Parishioners are also visiting their US congresspersons to improve economic and social conditions in El Salvador that create the migration of thousands of Salvadorans, and to change our inhumane immigration laws. Austing says that his parish’s relationship with Salvadorans and the life, death, and resurrection of Romero provides pride in our Church that continues to produce saints like Romero, despite all of its flaws of being an institution administered by fallible humans.
Martyr: Salvadoran composer Guillermo Cuellar was commissioned by Archbishop Romero, before his death, to write the nowfamous Misa Popular Salvadoreña. It is based on Cuellar’s work with Romero as a young adult, his reflections with the Christian Base Communities, and his commitment to social justice.

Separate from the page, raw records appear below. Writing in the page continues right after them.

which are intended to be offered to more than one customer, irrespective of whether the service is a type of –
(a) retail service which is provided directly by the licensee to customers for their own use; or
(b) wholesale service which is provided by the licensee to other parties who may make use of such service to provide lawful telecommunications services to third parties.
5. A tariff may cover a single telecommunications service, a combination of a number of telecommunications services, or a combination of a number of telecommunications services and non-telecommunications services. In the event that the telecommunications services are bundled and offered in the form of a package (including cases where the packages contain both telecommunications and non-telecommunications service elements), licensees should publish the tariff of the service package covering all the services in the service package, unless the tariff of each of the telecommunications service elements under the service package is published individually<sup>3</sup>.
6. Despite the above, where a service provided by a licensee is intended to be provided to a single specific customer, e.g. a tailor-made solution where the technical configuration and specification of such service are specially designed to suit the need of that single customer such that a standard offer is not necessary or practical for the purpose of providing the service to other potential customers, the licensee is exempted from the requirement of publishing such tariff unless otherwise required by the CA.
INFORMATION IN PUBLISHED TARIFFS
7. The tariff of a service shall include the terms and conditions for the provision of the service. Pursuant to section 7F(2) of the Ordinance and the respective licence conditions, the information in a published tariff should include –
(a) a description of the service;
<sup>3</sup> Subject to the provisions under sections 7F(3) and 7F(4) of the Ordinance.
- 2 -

He writes about his martyred friend, “Monsignor Romero was a special human being because he decided to give his life in a conscious way. I think his main legacy is that he taught us to be good Salvadorans, to give the best of our lives for our people. As he said, ‘If you kill me, I will raise up in my people.’ The Salvadoran Catholic Church was the Church that most embodied the ideals of the theology of liberation that Romero embodied himself. Romero lived and decided to give his life like Christ did.”
Msgr. Ricardo Urrioste served as vicar general for St. Archbishop Romero in San Salvador and was his close friend and confidant. He was asked, “Was Romero being manipulated by the Communists or other groups?” Urrioste replied, “Yes. He was manipulated by God. He was a man of prayer, a Churchman who greatly loved the poor.” While some have claimed that Romero was a Marxist, Urrioste points out that after theologians in the Vatican and the pope read his writings and homily, they declared him a Church martyr.
Romero’s Legacy
Urrioste asserts that this was his legacy: “He was a man who sought God, a man who had the courage to be the voice of the voiceless in Salvador when there was so much outrage, so much death, and no one said anything except him.” He spoke up for “the respect for the human person created in the image and likeness of God.”

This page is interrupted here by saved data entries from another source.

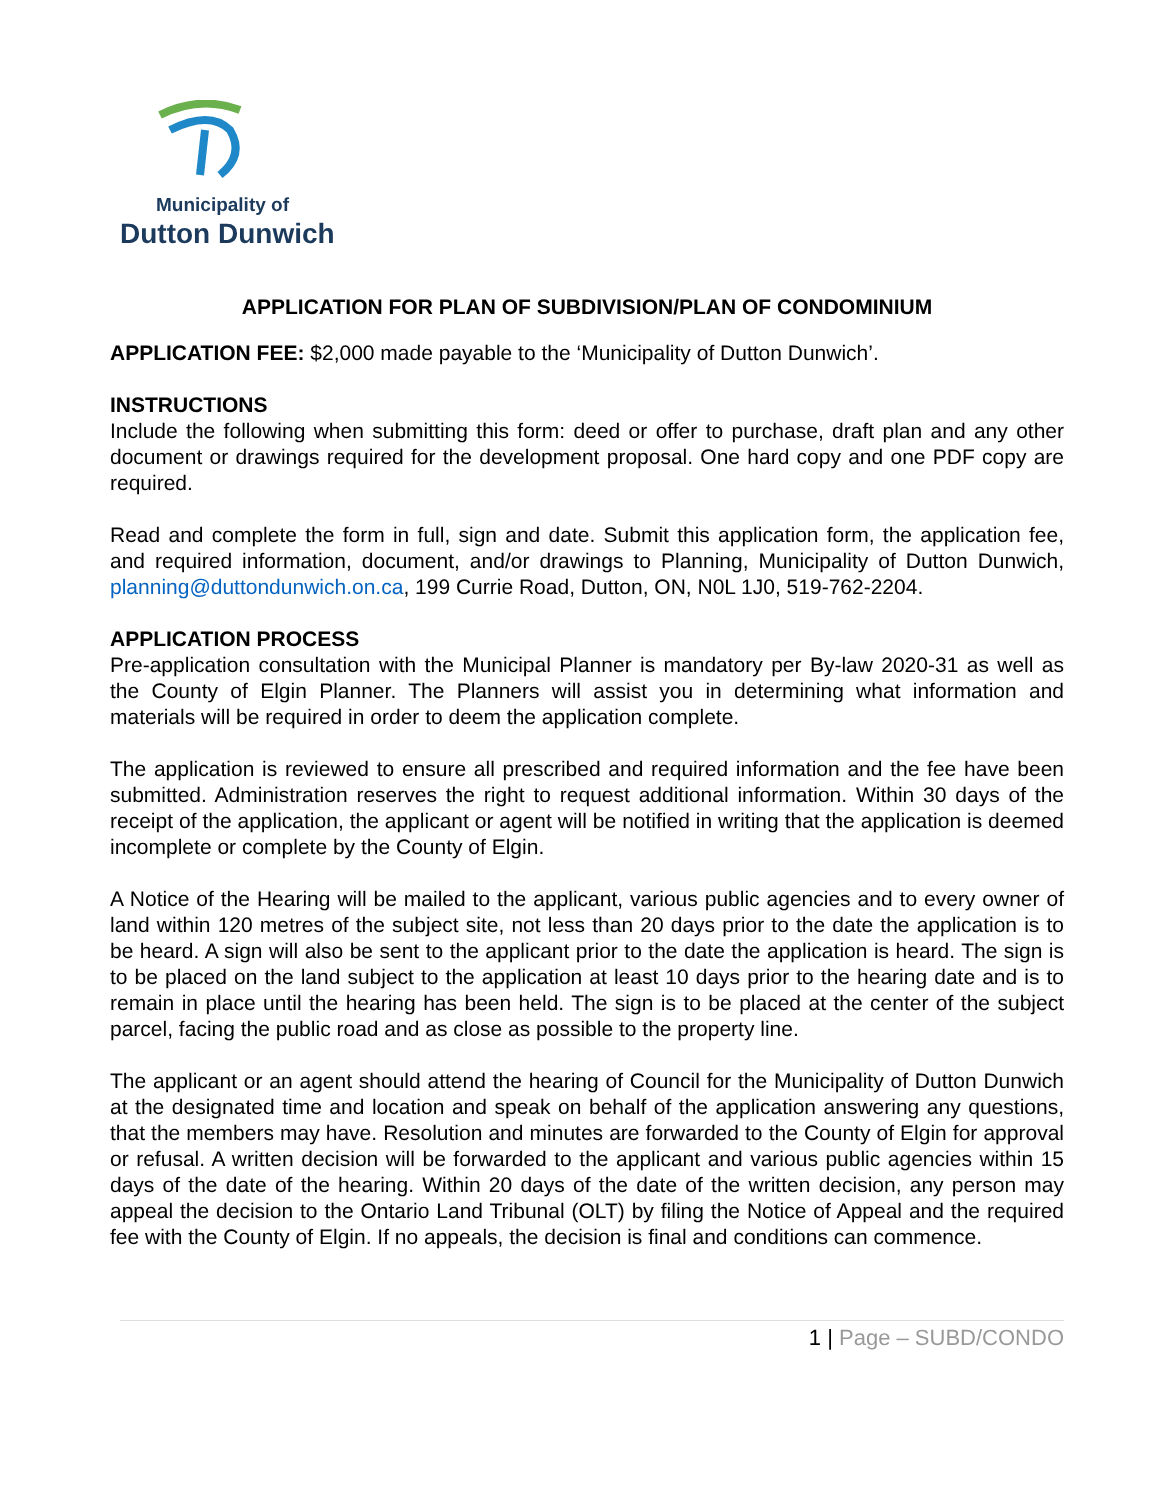Municipality of
Dutton Dunwich
APPLICATION FOR PLAN OF SUBDIVISION/PLAN OF CONDOMINIUM
APPLICATION FEE: $2,000 made payable to the ‘Municipality of Dutton Dunwich’.
INSTRUCTIONS
Include the following when submitting this form: deed or offer to purchase, draft plan and any other document or drawings required for the development proposal. One hard copy and one PDF copy are required.
Read and complete the form in full, sign and date. Submit this application form, the application fee, and required information, document, and/or drawings to Planning, Municipality of Dutton Dunwich, planning@duttondunwich.on.ca, 199 Currie Road, Dutton, ON, N0L 1J0, 519-762-2204.
APPLICATION PROCESS
Pre-application consultation with the Municipal Planner is mandatory per By-law 2020-31 as well as the County of Elgin Planner. The Planners will assist you in determining what information and materials will be required in order to deem the application complete.
The application is reviewed to ensure all prescribed and required information and the fee have been submitted. Administration reserves the right to request additional information. Within 30 days of the receipt of the application, the applicant or agent will be notified in writing that the application is deemed incomplete or complete by the County of Elgin.
A Notice of the Hearing will be mailed to the applicant, various public agencies and to every owner of land within 120 metres of the subject site, not less than 20 days prior to the date the application is to be heard. A sign will also be sent to the applicant prior to the date the application is heard. The sign is to be placed on the land subject to the application at least 10 days prior to the hearing date and is to remain in place until the hearing has been held. The sign is to be placed at the center of the subject parcel, facing the public road and as close as possible to the property line.
The applicant or an agent should attend the hearing of Council for the Municipality of Dutton Dunwich at the designated time and location and speak on behalf of the application answering any questions, that the members may have. Resolution and minutes are forwarded to the County of Elgin for approval or refusal. A written decision will be forwarded to the applicant and various public agencies within 15 days of the date of the hearing. Within 20 days of the date of the written decision, any person may appeal the decision to the Ontario Land Tribunal (OLT) by filing the Notice of Appeal and the required fee with the County of Elgin. If no appeals, the decision is final and conditions can commence.
1 | Page – SUBD/CONDO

Cardinal Oscar Rodriguez of Honduras frequently points to the importance of the Eucharist as part of Romero’s heritage. He explains how both the archbishop understood and Pope Francis understands today that Jesus truly comes to each of us in the breaking and sharing of the bread, his body. This sharing of the life of Jesus, says Rodriguez, should lead us to practical solidarity, to be custodians of the earth, to seek the common good, and to go out as missionary disciples from our parishes.
“God helps us to multiply what we are willing to share,” he says. He adds, “The Holy Father calls us ‘to have the smell of the sheep’— to be among the poor, to change the world by being with those who suffer most, which Romero did so well.

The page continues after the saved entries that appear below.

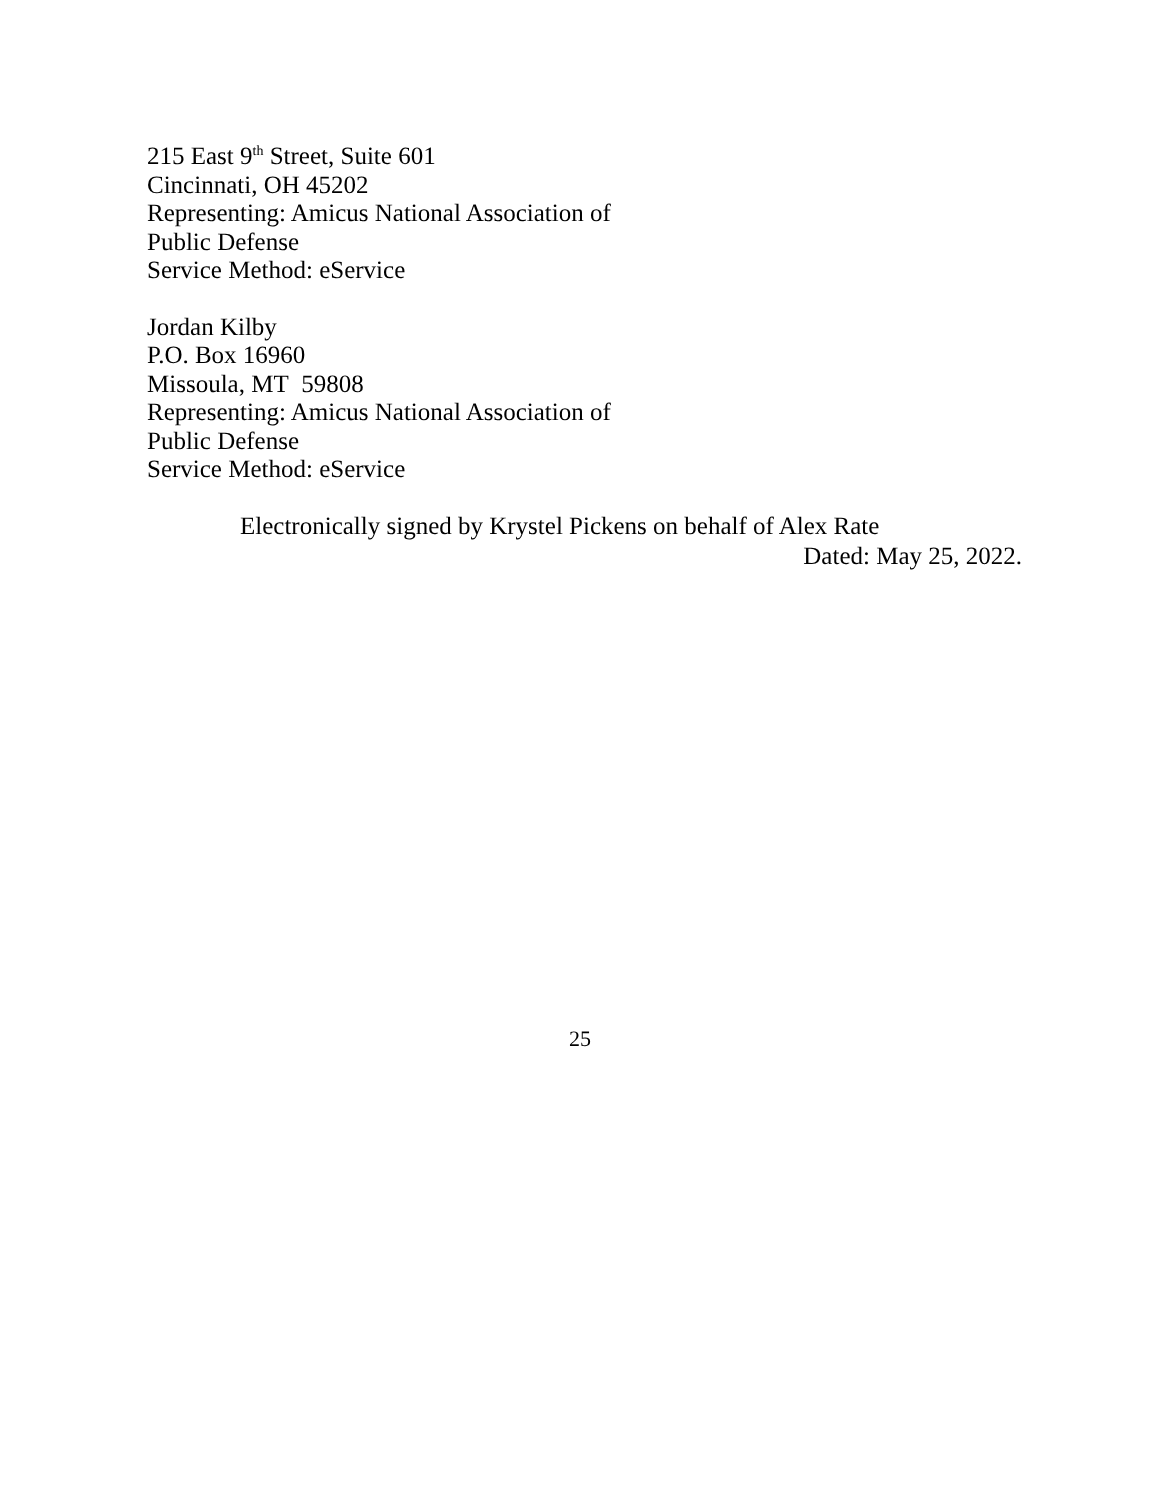215 East 9<sup>th</sup> Street, Suite 601
Cincinnati, OH 45202
Representing: Amicus National Association of
Public Defense
Service Method: eService
Jordan Kilby
P.O. Box 16960
Missoula, MT 59808
Representing: Amicus National Association of
Public Defense
Service Method: eService
Electronically signed by Krystel Pickens on behalf of Alex Rate
Dated: May 25, 2022.
25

“Romero had a dream that we must build together,” proclaims the cardinal, who heads Pope Francis’ Council of Cardinals. “Economic globalization is dehumanizing us. However, “Romero offers us a profile of holiness and commitment to the youth to construct a more just and humane world. It is not fair that the only commodities that we can export are illegal immigrants because there are no sources of work or horizons of hope for the poor.”
Rodriguez sums up the sentiments of Latin Americans and now the worldwide Church: “We must overcome the culture of death, and overcome evil with good. Let us continue our commitment for a more just and peaceful world with the power of the resurrected Christ and motivating presence of Romero!”